Students at a Philadelphia school are eating lunch at 9am because the district is so crowded with immigrants that canteen dining slots have been staggered throughout the day.
Youngsters at Lincoln High School also lug their backpacks around all day, because there are not enough lockers to go around in a school that this now 1,000 kids above capacity.
Officials have added makeshift divisions to increase the number of available classrooms, but teachers say the new walls are too thin to stop noise and have fallen down during lessons.
The strain at Philadelphia School District is just the latest example of how America’s public services are struggling to cope with the influx of immigrants since Joe Biden became president in January 2021.
Immigration was a key issue in the 2024 election that helped secure president-elect Donald Trump’s return to the White House, on a platform of tightening the southern border and deporting millions.
‘The crowding is insane,’ one teacher told The Philadelphia Inquirer, without giving their name for fear of reprisals.
‘I do not know how this situation is allowed to continue.’
Other staffers at Lincoln, a public school in northeast Philadelphia, detailed alarming conditions of the swelling population, but were likewise unwilling to provide their names in case they faced consequences for speaking out.
The school was designed for 1,500 students; it currently has some 1,000 more than that.
The influx of immigrant students means that there are not enough lockers for everyone, and lunch breaks have been staggered throughout the day, meaning some students dine at 9am — when others are still eating breakfast.
Some teachers sit in their cars during prep periods to find a quiet place to call parents because the school is so busy.
Dozens of classes are crowded beyond the district maximum of 33 students.
Classes routinely start late now because students cannot get to their desks in time, as the corridors are so crammed.
As the problem got worse last year, the school board spent $400,000 carving up the library into makeshift classrooms.
Elsewhere, larger classrooms were divided to make room for more classes – much to the chagrin of educators.
‘There’s no noise control, and the walls fall down,’ said the angry teacher.

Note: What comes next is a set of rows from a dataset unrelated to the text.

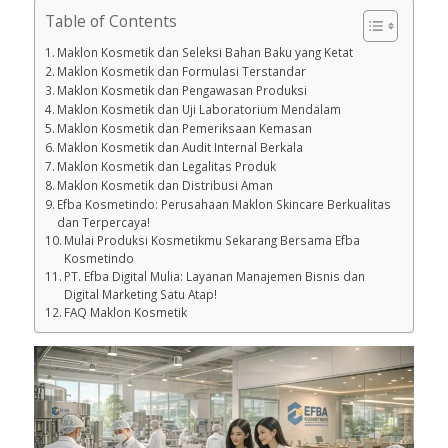
Table of Contents
Maklon Kosmetik dan Seleksi Bahan Baku yang Ketat
Maklon Kosmetik dan Formulasi Terstandar
Maklon Kosmetik dan Pengawasan Produksi
Maklon Kosmetik dan Uji Laboratorium Mendalam
Maklon Kosmetik dan Pemeriksaan Kemasan
Maklon Kosmetik dan Audit Internal Berkala
Maklon Kosmetik dan Legalitas Produk
Maklon Kosmetik dan Distribusi Aman
Efba Kosmetindo: Perusahaan Maklon Skincare Berkualitas
dan Terpercaya!
Mulai Produksi Kosmetikmu Sekarang Bersama Efba
Kosmetindo
PT. Efba Digital Mulia: Layanan Manajemen Bisnis dan
Digital Marketing Satu Atap!
FAQ Maklon Kosmetik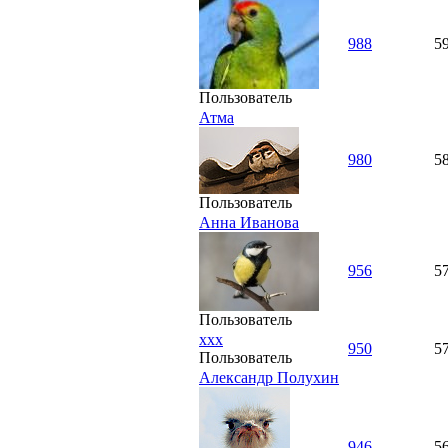
988
5
Пользователь
Атма
980
5
Пользователь
Анна Иванова
956
5
Пользователь
ххх
950
5
Пользователь
Александр Полухин
946
5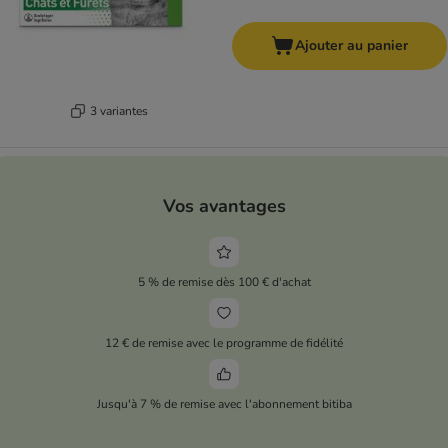
Ajouter au panier
3 variantes
Vos avantages
5 % de remise dès 100 € d'achat
12 € de remise avec le programme de fidélité
Jusqu'à 7 % de remise avec l'abonnement bitiba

‘They’re not real classrooms with real walls and real doors.’
Sarah Caswell, a science teacher, says the overcrowding have been terrible for her classes of 30 students, who now study in what used to be the closet of a large science lab.
‘I’m supposed to teach chemistry, and I don’t even have a sink,’ Caswell said.
‘I can’t even do kitchen chemistry, because I don’t have the capacity to flush a kid’s eye if they got dish soap in it.’
Discipline has suffered in the overworked school, added Caswell, with fights breaking about in the hallways.
Students arrive late, check in, but then leave again, teachers said. Some even smoke weed at the entrance without any consequences.
‘These kids are not getting what they deserve,’ Caswell said.
‘It’s untenable — there’s too many kids and no rules. They get detention, they don’t go, and nothing happens. It’s mayhem. It’s not OK.’
She slammed officials for ‘cramming 2,500 kids into a space that’s built for half that.’
Teachers say it’s only a matter of time before the overcrowding leads to deadly consequences.
‘When we have fire drills, students walk away to go home,’ a teacher said.
‘If there were an actual fire, it would be a catastrophe.’
Because so many of the immigrant newcomers cannot speak English, the school’s language teaching is particularly stressed, they said.
‘We’re getting new students all the time, and we don’t have enough supports for them,’ the teacher said.
Because the school is so full, students who speak very little English are sometimes placed
in classes inappropriate for their newcomer status.
Students have also noticed the overcrowding, saying classes are often cut short to make time for them to move around the building.
‘Sometimes, teachers have to let us out early just so we can get to class on time because it’s crowded,’ said a 10th grader.
Another teacher complained that Lincoln was being filled beyond capacity, while other nearby schools were half-empty.
‘Why are all these kids being sent here?’ the teacher asked.
‘It’s going to take something really terrible happening for them to listen.’
In a letter to parents, principal Jack Nelson reportedly told parents that ‘we are diligently working to address class sizes on an ongoing basis.’
He added: ‘Our commitment lies in providing students with a high-quality education in an optimal learning environment.’
Christina Clark, a spokesperson for America’s eighth-biggest public school system, said plans were underway to ‘address over-enrollment’ at Lincoln and other inundated schools.
‘This plan may include potential expansions, new construction, and boundary adjustments to
balance student populations effectively,’ she told the Inquirer.
The district did not answer DailyMail.com’s request for more information about the number of immigrant children at their schools.
Other schools in the district have also complained about overcrowding, with students learning in hallways and in repurposed closets.
‘We cannot service our students,’ Mickey Komins, principal of Anne Frank Elementary, said recently.
His school currently educates 1,630 students with 150 staff, but has a building capacity of 1,360.
The flow of immigrants across America’s southern border in recent years has seen millions of them settle in Philadelphia, Chicago, New York and other northern cities, straining local services.
Though many are hardworking newcomers looking to build a new life, the Biden administration has come under fire for letting in too many people and for not properly explaining their policy to voters.